*** Information given ***

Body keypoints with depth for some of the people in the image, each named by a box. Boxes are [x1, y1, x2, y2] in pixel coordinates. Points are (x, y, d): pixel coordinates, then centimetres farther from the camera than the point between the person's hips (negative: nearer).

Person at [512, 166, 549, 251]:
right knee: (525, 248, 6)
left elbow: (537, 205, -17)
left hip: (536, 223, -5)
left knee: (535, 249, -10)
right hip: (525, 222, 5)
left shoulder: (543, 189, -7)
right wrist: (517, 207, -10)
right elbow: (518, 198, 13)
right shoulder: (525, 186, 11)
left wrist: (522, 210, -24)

*** End of Information given ***
*** Information given ***

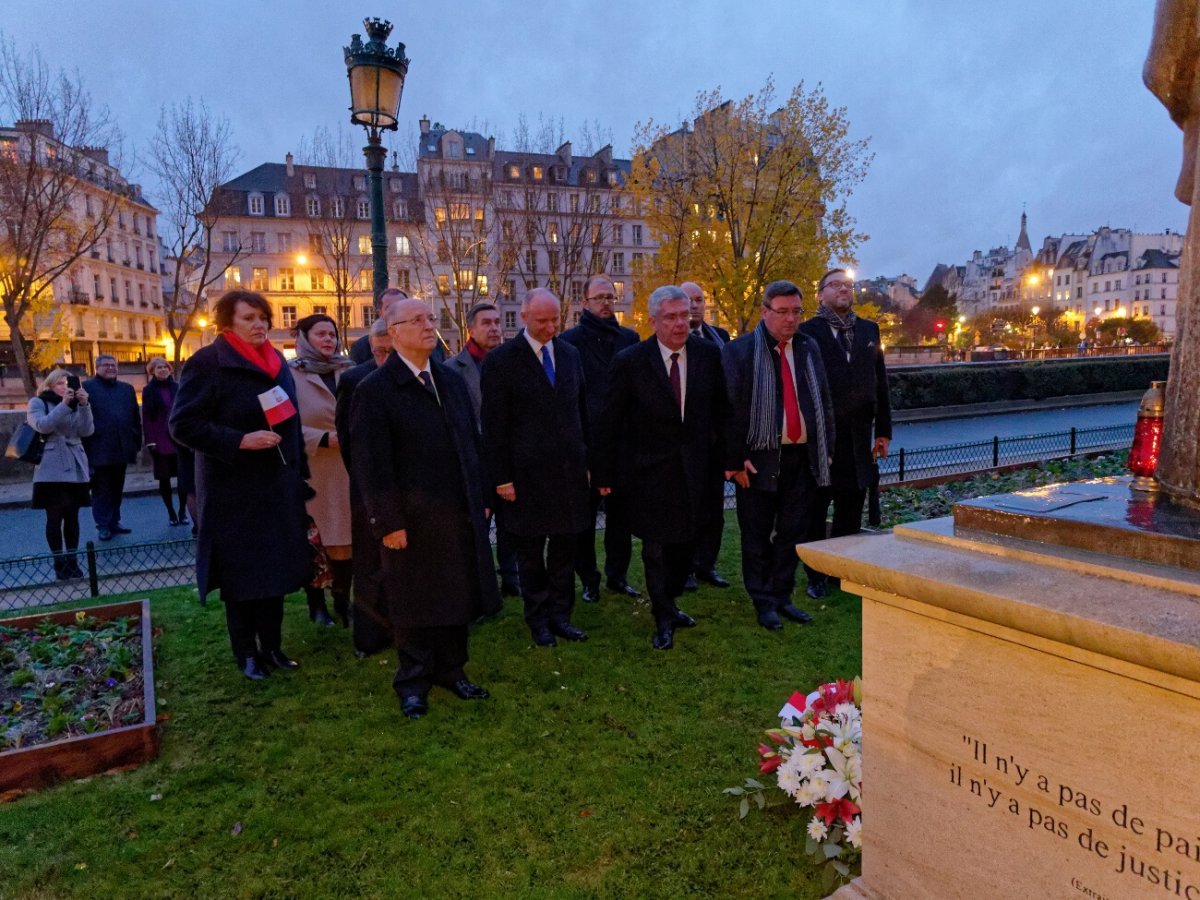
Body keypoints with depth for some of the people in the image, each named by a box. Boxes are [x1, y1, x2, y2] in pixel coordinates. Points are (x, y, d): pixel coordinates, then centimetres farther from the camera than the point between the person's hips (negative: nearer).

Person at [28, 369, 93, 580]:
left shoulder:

*** End of Information given ***
*** Information given ***

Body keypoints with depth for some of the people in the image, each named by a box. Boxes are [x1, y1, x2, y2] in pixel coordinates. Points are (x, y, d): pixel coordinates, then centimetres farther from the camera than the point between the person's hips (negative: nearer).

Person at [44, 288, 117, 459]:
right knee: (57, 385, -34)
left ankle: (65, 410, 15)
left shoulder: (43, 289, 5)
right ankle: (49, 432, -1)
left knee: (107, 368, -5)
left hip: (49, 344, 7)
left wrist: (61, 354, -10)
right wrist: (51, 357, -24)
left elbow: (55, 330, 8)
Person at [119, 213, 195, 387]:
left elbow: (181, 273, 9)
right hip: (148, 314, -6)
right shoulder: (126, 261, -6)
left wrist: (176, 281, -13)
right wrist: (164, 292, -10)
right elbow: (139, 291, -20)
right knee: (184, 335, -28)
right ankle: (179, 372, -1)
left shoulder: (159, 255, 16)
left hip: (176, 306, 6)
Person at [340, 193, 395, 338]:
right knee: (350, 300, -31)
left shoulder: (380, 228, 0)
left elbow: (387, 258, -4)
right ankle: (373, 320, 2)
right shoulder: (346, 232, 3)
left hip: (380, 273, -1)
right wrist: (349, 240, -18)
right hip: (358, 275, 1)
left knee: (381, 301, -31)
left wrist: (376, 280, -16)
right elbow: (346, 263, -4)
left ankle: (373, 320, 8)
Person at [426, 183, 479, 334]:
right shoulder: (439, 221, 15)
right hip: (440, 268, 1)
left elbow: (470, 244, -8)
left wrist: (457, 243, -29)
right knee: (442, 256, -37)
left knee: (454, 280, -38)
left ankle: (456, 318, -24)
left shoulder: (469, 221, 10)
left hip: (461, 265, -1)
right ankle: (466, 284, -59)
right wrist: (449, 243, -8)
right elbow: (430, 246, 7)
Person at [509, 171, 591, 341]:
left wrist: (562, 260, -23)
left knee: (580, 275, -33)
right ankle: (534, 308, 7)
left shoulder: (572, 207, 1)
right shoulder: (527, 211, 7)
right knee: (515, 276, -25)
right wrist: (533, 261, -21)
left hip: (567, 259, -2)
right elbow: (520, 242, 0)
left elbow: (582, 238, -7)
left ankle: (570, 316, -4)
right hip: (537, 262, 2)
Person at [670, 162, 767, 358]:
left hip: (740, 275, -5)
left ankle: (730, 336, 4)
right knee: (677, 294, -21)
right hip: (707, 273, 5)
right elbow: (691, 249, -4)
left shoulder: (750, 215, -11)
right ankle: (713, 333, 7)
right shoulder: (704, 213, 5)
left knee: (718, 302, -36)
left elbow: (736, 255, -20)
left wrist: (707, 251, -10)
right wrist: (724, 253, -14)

*** End of Information given ***

● **What the task asks**: Considering only the material above, set down every line from the one with "right knee: (57, 385, -34)" to the one with "left elbow: (582, 238, -7)", inclusive, exactly as written.

● **Answer to the problem**:
right knee: (57, 385, -34)
left ankle: (65, 410, 15)
left shoulder: (43, 289, 5)
right ankle: (49, 432, -1)
left knee: (107, 368, -5)
left hip: (49, 344, 7)
left wrist: (61, 354, -10)
right wrist: (51, 357, -24)
left elbow: (55, 330, 8)
Person at [119, 213, 195, 387]:
left elbow: (181, 273, 9)
right hip: (148, 314, -6)
right shoulder: (126, 261, -6)
left wrist: (176, 281, -13)
right wrist: (164, 292, -10)
right elbow: (139, 291, -20)
right knee: (184, 335, -28)
right ankle: (179, 372, -1)
left shoulder: (159, 255, 16)
left hip: (176, 306, 6)
Person at [340, 193, 395, 338]:
right knee: (350, 300, -31)
left shoulder: (380, 228, 0)
left elbow: (387, 258, -4)
right ankle: (373, 320, 2)
right shoulder: (346, 232, 3)
left hip: (380, 273, -1)
right wrist: (349, 240, -18)
right hip: (358, 275, 1)
left knee: (381, 301, -31)
left wrist: (376, 280, -16)
right elbow: (346, 263, -4)
left ankle: (373, 320, 8)
Person at [426, 183, 479, 334]:
right shoulder: (439, 221, 15)
right hip: (440, 268, 1)
left elbow: (470, 244, -8)
left wrist: (457, 243, -29)
right knee: (442, 256, -37)
left knee: (454, 280, -38)
left ankle: (456, 318, -24)
left shoulder: (469, 221, 10)
left hip: (461, 265, -1)
right ankle: (466, 284, -59)
right wrist: (449, 243, -8)
right elbow: (430, 246, 7)
Person at [509, 171, 591, 341]:
left wrist: (562, 260, -23)
left knee: (580, 275, -33)
right ankle: (534, 308, 7)
left shoulder: (572, 207, 1)
right shoulder: (527, 211, 7)
right knee: (515, 276, -25)
right wrist: (533, 261, -21)
left hip: (567, 259, -2)
right elbow: (520, 242, 0)
left elbow: (582, 238, -7)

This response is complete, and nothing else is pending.